No. 20 – UCAM Murcia
- Position: Center
- League: Liga ACB Champions League

Personal information
- Born: 20 August 1997 (age 29) Kourou, French Guiana
- Listed height: 2.08 m (6 ft 10 in)
- Listed weight: 93 kg (205 lb)

Career information
- Playing career: 2016–present

Career history
- 2016–2020: Nanterre 92
- 2020–2023: Antibes Sharks
- 2023–2024: Boulazac Basket
- 2024–2025: JL Bourg
- 2025–2026: Sabah BC
- 2026–present: UCAM Murcia

Career highlights
- FIBA Europe Cup champion (2017); French Cup champion (2017);

= Jean-Marc Pansa =

French basketball player

Jean-Marc Pansa (born 20 August 1997) is a French professional basketball player for UCAM Murcia of the Liga ACB. Standing at 2.08 m, Pansa plays as center.

==Professional career==
Pansa made his professional debut in the 2016–17 season, as he played in 6 matches with Nanterre 92 in the LNB Pro A, averaging 1.0 point per game.

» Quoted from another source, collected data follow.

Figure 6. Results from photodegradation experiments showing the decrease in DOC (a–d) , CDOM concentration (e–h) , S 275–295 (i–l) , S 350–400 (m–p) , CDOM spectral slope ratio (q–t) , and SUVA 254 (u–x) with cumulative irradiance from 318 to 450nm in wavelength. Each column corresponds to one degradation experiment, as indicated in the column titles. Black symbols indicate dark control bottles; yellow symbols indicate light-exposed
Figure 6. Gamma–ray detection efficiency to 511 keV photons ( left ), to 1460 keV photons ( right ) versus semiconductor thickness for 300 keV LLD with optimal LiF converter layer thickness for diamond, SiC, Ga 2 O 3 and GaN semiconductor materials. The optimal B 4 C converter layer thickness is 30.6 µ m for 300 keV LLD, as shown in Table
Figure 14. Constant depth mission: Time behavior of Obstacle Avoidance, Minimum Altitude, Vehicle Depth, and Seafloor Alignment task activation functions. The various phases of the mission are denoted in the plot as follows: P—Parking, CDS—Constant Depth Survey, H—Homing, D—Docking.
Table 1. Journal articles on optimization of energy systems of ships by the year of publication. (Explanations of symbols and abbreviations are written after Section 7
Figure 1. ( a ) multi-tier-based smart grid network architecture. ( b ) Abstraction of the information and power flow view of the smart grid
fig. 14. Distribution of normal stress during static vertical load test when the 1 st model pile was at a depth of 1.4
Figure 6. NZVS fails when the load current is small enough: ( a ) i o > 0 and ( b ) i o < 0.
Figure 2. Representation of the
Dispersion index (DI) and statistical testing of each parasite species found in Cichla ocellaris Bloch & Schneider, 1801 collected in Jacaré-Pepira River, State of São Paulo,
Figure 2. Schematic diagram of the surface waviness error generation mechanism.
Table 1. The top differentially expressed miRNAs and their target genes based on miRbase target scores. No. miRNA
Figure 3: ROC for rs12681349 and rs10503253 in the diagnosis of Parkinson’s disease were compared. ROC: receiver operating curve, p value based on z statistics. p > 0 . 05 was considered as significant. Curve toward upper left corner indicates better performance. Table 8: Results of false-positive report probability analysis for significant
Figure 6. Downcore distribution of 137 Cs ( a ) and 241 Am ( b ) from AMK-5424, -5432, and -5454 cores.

In April 2018, Pansa declared for the 2018 NBA draft.

On June 30, 2020, he has signed with Antibes Sharks of the LNB Pro B.

On June 22, 2024, he signed with JL Bourg of the LNB Pro A.

On July 19, 2025, he signed with Sabah BC of the Azerbaijan Basketball League.

On July 3, 2026, he signed with UCAM Murcia of the Liga ACB.